Could you rewrite the listing, starting with the line containing "Sobre o desenvolvimento" and going on through the end of the listing, with "testes unitarios" changed to "testes de unidade" and nothing else altered?

BEGIN

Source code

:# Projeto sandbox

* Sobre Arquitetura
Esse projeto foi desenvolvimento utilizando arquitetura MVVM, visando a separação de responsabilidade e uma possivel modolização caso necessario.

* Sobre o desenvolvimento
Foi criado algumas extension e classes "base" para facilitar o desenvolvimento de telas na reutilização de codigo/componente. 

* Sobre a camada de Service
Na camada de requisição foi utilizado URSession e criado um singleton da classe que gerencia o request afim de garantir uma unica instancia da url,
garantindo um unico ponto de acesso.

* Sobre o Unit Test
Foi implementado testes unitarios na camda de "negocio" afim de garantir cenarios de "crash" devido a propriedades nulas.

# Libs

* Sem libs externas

END

### TASK RESPONSE
* Sobre o desenvolvimento
Foi criado algumas extension e classes "base" para facilitar o desenvolvimento de telas na reutilização de codigo/componente. 

* Sobre a camada de Service
Na camada de requisição foi utilizado URSession e criado um singleton da classe que gerencia o request afim de garantir uma unica instancia da url,
garantindo um unico ponto de acesso.

* Sobre o Unit Test
Foi implementado testes de unidade na camda de "negocio" afim de garantir cenarios de "crash" devido a propriedades nulas.

# Libs

* Sem libs externas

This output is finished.